Running whisper in Python
Using Whisper for transcription in Python is super easy. The OpenAI team has provided extra examples and some more instructions on their Github model repo page, but here’s a quick Python snippet that should get you running and help you get started playing with the model.
import whisper
model = whisper.load_model("base")
result = model.transcribe("test.wav")
print(result["text"])
You should get your audio’s transcription:
"That's all good. So currently our onboarding process is pretty intensive. It's very much involved with the customer success managers doing a very close handover."
Explore the result object to see the segments detected—whisper returns phrase-level timestamps, as well as the language detected, in this case “en” for English.

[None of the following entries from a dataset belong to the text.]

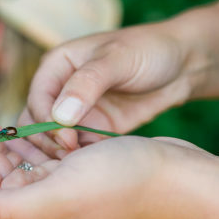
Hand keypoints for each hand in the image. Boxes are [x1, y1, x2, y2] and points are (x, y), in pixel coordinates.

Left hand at [0, 88, 205, 218]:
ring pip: (0, 149)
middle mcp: (32, 202)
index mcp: (23, 213)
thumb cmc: (122, 186)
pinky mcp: (66, 168)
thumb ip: (3, 207)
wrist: (177, 179)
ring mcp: (49, 184)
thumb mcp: (58, 197)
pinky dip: (8, 126)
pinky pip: (26, 145)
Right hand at [23, 23, 195, 155]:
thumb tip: (60, 117)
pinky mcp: (92, 131)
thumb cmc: (148, 50)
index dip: (46, 121)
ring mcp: (75, 113)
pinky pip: (75, 150)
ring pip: (51, 140)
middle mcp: (60, 90)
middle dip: (48, 141)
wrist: (181, 65)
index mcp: (57, 66)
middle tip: (70, 156)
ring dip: (58, 154)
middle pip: (36, 123)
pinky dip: (77, 160)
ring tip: (77, 166)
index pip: (37, 99)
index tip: (67, 139)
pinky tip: (90, 168)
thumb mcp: (117, 59)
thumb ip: (87, 84)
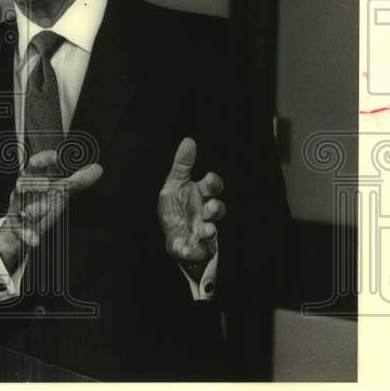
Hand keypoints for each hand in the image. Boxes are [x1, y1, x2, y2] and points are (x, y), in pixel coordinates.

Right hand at [0, 149, 103, 273]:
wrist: (20, 228)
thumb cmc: (42, 203)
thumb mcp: (59, 192)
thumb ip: (77, 181)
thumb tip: (98, 168)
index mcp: (32, 180)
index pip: (35, 165)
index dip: (44, 160)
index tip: (57, 156)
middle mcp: (21, 192)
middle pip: (23, 184)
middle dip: (35, 183)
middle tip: (49, 184)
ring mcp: (16, 209)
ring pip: (19, 206)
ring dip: (33, 208)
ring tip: (44, 209)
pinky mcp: (16, 228)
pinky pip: (19, 231)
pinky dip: (27, 235)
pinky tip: (36, 240)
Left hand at [157, 137, 225, 262]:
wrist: (172, 234)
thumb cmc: (178, 206)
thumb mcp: (175, 183)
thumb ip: (182, 164)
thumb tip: (189, 140)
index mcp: (200, 195)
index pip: (212, 187)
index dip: (213, 183)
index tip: (210, 178)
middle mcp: (204, 212)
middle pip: (217, 209)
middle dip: (215, 208)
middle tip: (210, 206)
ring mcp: (202, 230)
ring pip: (211, 231)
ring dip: (210, 230)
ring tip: (207, 230)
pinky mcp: (196, 247)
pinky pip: (197, 250)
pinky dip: (192, 250)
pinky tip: (187, 248)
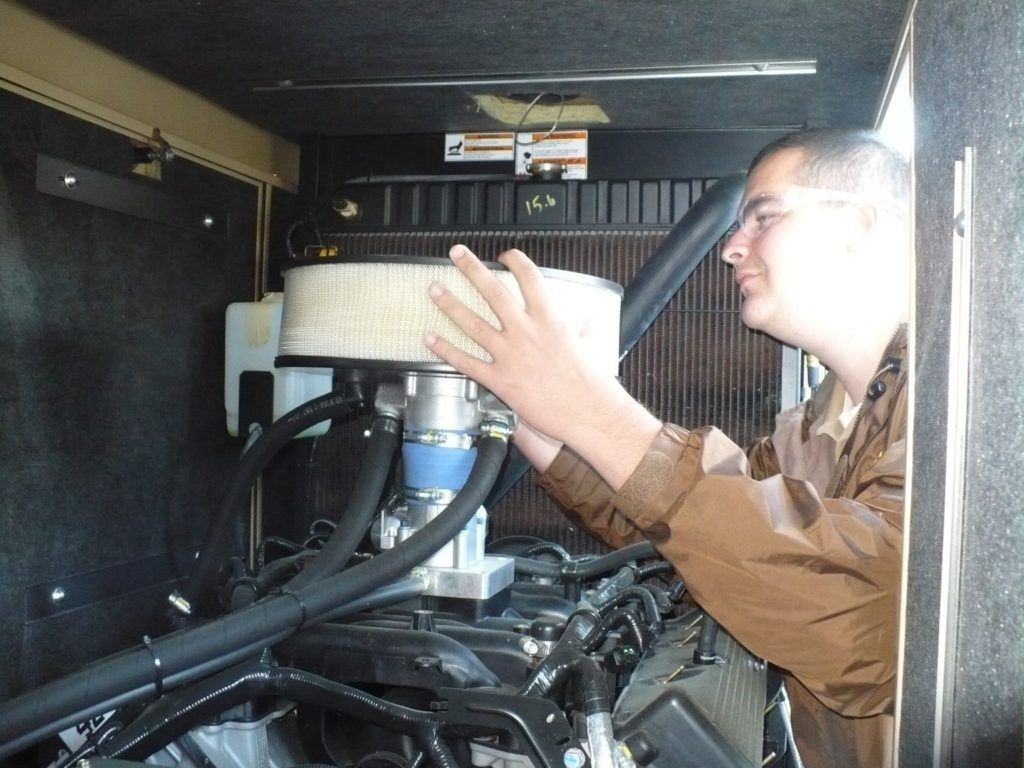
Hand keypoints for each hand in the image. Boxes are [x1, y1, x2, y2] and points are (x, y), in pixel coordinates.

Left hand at [426, 245, 660, 488]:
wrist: (588, 412)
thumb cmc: (591, 383)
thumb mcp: (587, 347)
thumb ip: (580, 331)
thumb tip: (588, 321)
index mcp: (550, 319)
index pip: (530, 278)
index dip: (515, 260)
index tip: (504, 254)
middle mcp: (526, 332)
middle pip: (493, 292)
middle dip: (471, 269)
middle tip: (455, 253)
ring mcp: (510, 355)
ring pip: (473, 323)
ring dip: (450, 305)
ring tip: (434, 289)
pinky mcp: (499, 380)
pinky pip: (466, 362)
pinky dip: (446, 350)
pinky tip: (430, 338)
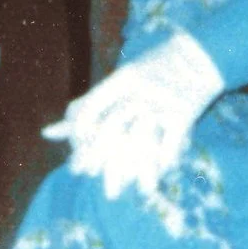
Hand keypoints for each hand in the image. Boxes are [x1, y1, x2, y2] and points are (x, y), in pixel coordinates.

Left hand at [45, 31, 221, 200]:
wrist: (200, 57)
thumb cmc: (152, 70)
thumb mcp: (118, 82)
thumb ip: (86, 107)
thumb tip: (47, 134)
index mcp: (122, 80)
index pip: (91, 108)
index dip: (78, 134)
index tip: (77, 153)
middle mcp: (140, 90)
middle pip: (112, 127)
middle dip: (97, 156)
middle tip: (88, 175)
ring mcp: (162, 103)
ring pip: (140, 139)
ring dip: (129, 170)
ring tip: (118, 191)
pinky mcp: (184, 114)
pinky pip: (169, 143)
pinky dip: (161, 164)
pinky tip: (152, 181)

Try out Whisper using Gradio Spaces by Hugging Face
Hugging Face’s Spaces feature allows you to deploy and play with interactive demos of your models a breeze. Visit this Space to go ahead and jump right in to play around with the Whisper Model in a demo created using Hugging Face’s Gradio SDK.

Conclusion
OpenAI’s Whisper is one of the best automatic speech recognition models available today in terms of robustness to noise, and demonstrates how far focusing on scaling collecting training data with a simple architecture can take you. Whisper would be a widely used tool between researchers and developers, for its high accuracy and open-sourced options, and can give way for especially developers to create interfaces to a variety of applications.
However, Whisper currently does not provide word-level timestamps or accurate phrase-level timestamps. We at Exemplary are exploring a viable solution to add word-level timestamps for Whisper before adding making it available for use through our Unified API.